A explicação das funções de cada um dos comandos é conclusão minha, analisando o resultado da sua execução. Então, este artigo não pode ser considerado um guia de sobrevivência para o uso do Linux(porquê não????), mas é uma boa fonte de conhecimento para iniciantes. Note que estou usando um Ubuntu 8.04, portanto, provavelmente cada distribuição de Linux tem os seus comandos particulares. Se usa o Ubuntu, provavelmente todos estes comandos lhe serão úteis em algum momento da sua vida(pode me agradecer por isso, aceito!).
sudo-Este comando faz com que se execute um comando como super utilizador do sistema. Por exemplo, para instalar qualquer software, precisamos de ter permissões de super utilizador do sistema. Assim, escrevendo sudo antes da instrução de instalação, estamos dizendo para que o sistema execute este comando como super utilizador(super user). Antes de executar a dada instrução, um prompt(existe prompt por aqui?) aparecerá solicitando a senha do usuário. Note que o tal usuário deve ter permissões para executar instruções como super utilizador do sistema.

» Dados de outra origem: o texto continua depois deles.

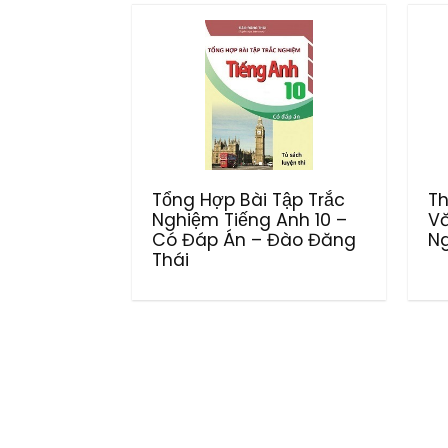
Tổng Hợp Bài Tập Trắc
Th
Nghiệm Tiếng Anh 10 –
Vă
Có Đáp Án – Đào Đăng
N
Thái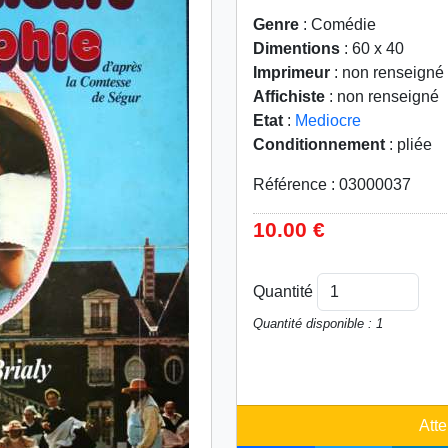
Genre
: Comédie
Dimentions
: 60 x 40
Imprimeur
: non renseigné
Affichiste
: non renseigné
Etat
:
Mediocre
Conditionnement
: pliée
Référence : 03000037
10.00 €
Quantité
Quantité disponible : 1
Atte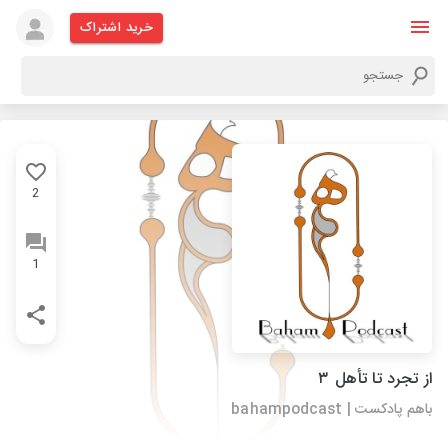
خرید اشتراک
2
1
از تجرد تا تأهل ۳
باهم پادکست | bahampodcast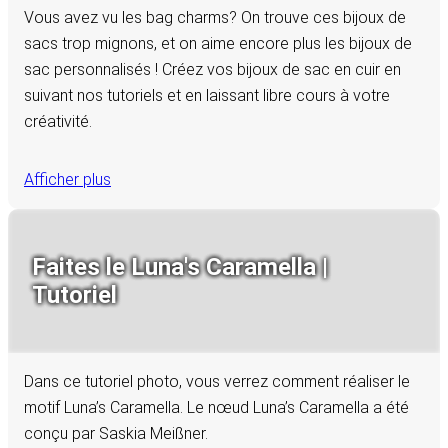
Vous avez vu les bag charms? On trouve ces bijoux de
sacs trop mignons, et on aime encore plus les bijoux de
sac personnalisés ! Créez vos bijoux de sac en cuir en
suivant nos tutoriels et en laissant libre cours à votre
créativité.
Afficher plus
Faites le Luna's Caramella |
Tutoriel
Dans ce tutoriel photo, vous verrez comment réaliser le
motif Luna’s Caramella. Le nœud Luna’s Caramella a été
conçu par Saskia Meißner.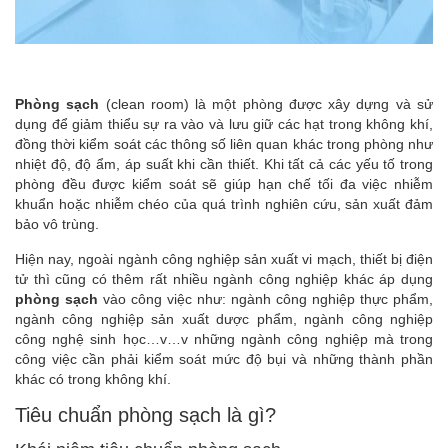
Phòng sạch
(clean room) là một phòng được xây dựng và sử
dụng để giảm thiểu sự ra vào và lưu giữ các hạt trong không khí,
đồng thời kiểm soát các thông số liên quan khác trong phòng như
nhiệt độ, độ ẩm, áp suất khi cần thiết. Khi tất cả các yếu tố trong
phòng đều được kiểm soát sẽ giúp hạn chế tối đa việc nhiễm
khuẩn hoặc nhiễm chéo của quá trình nghiên cứu, sản xuất đảm
bảo vô trùng.
Hiện nay, ngoài ngành công nghiệp sản xuất vi mạch, thiết bị điện
tử thì cũng có thêm rất nhiều ngành công nghiệp khác áp dụng
phòng sạch
vào công việc như: ngành công nghiệp thực phẩm,
ngành công nghiệp sản xuất dược phẩm, ngành công nghiệp
công nghệ sinh học…v…v những ngành công nghiệp mà trong
công việc cần phải kiểm soát mức độ bụi và những thành phần
khác có trong không khí.
Tiêu chuẩn phòng sạch là gì?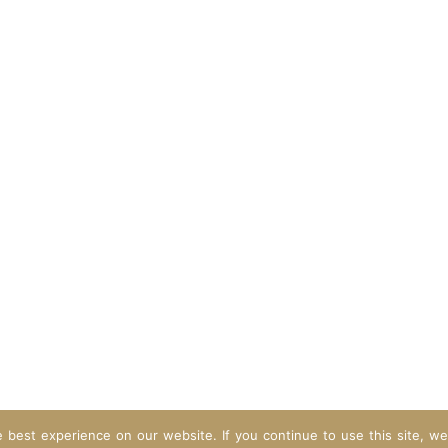
best experience on our website. If you continue to use this site, we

apt-get– Este comando não podia faltar, para um desenvolvedor, que logo após instalar qualquer sistema operrativo na sua máquina(pobre máquina!) já está logo procurando as ferramentas de desenvolvimento compatíveis. Este comando instala, remove, atualiza os softwares de uma máquina Linux(pelo menos as baseadas no Ubuntu). Esta instrução deve ser executada por um utilizador do sistema, é daí onde entra o sudo. Normalmente usa-se o apt-get Para instalar um software directamente do repositório de aplicações para Ubuntu, o que requer uma conexão a internet. Por exemplo, para instalar o Pidgin, o software que eu uso para Instant Messaging(MSN, para os facilmente influenciados. A propósito, falaremos dessa influência num artigo posterior), é só executar o comando:
sudo apt-get install pidgin
E se quisermos atualizar o Filezilla, o meu cliente de FTP preferido, fazemos:
sudo apt-get update filezilla
sudo su– Este comando faz com que você entre como root do sistema, tendo todas as permissões possíveis. É interessante quando vamos utilizar vários comandos que necessitam de super autenticação, e não queremos estar a escrever sudo em todas as linhas.
tar– Um pouco de história: Quando eu ia instalar o Linux na minha máquina, tinha uma dúvida, em como fazer para instalar os programas, se não tenho conexão em casa, uma vez que nos computadores da faculdade é só usar o apt-get que ele faz todo o resto directamente da net? Dizem que é possível usar o apt-get localmente, mas numca testei, e nem vou testar mais, pois já conheço o tar. Tar é um formato de arquivo que até um ex-irmão meu(O do Windows) conhece. Ele pode facilmente descomprimido usando o Winrar, ou para quem gosta de soluções livres e anti-pirataria(este é o meu irmão actual), o 7zip. Na verdade é que tar é um formato nativo do Linux, usado para distribuir pacotes de software. Este arquivo não precisa ser extraido, mas sim é instalado assim como vem, no nosso sistema. O sistema é que fará o que bem entender com ele(como estamos falando de um sistema livre, se estiver curioso é só dar uma olhada no código e saberá o que o sistema realmente faz). Usei este comando por duas vezes até agora, para instalar o Pacote Xampp for Linux e o Framework Django(essa coisa de desenvolvimento web está pegando mesmo hein?). Quando você baixa um pacote no formato tar, normalmente virá com uma pequena documentação sobre os passos para a instalação. Depois de algum tempo, você poderá calcular o seu termo geral!
O artigo está grande demais, por isso não vou falar aqui de alguns comandos básicos, como os para a navegação e exploração do sistema de arquivos,etc. Assim estou tentando dizer que conheço muitos outros comandos do Linux, mas infelizmente terão de ficar para outro artigo.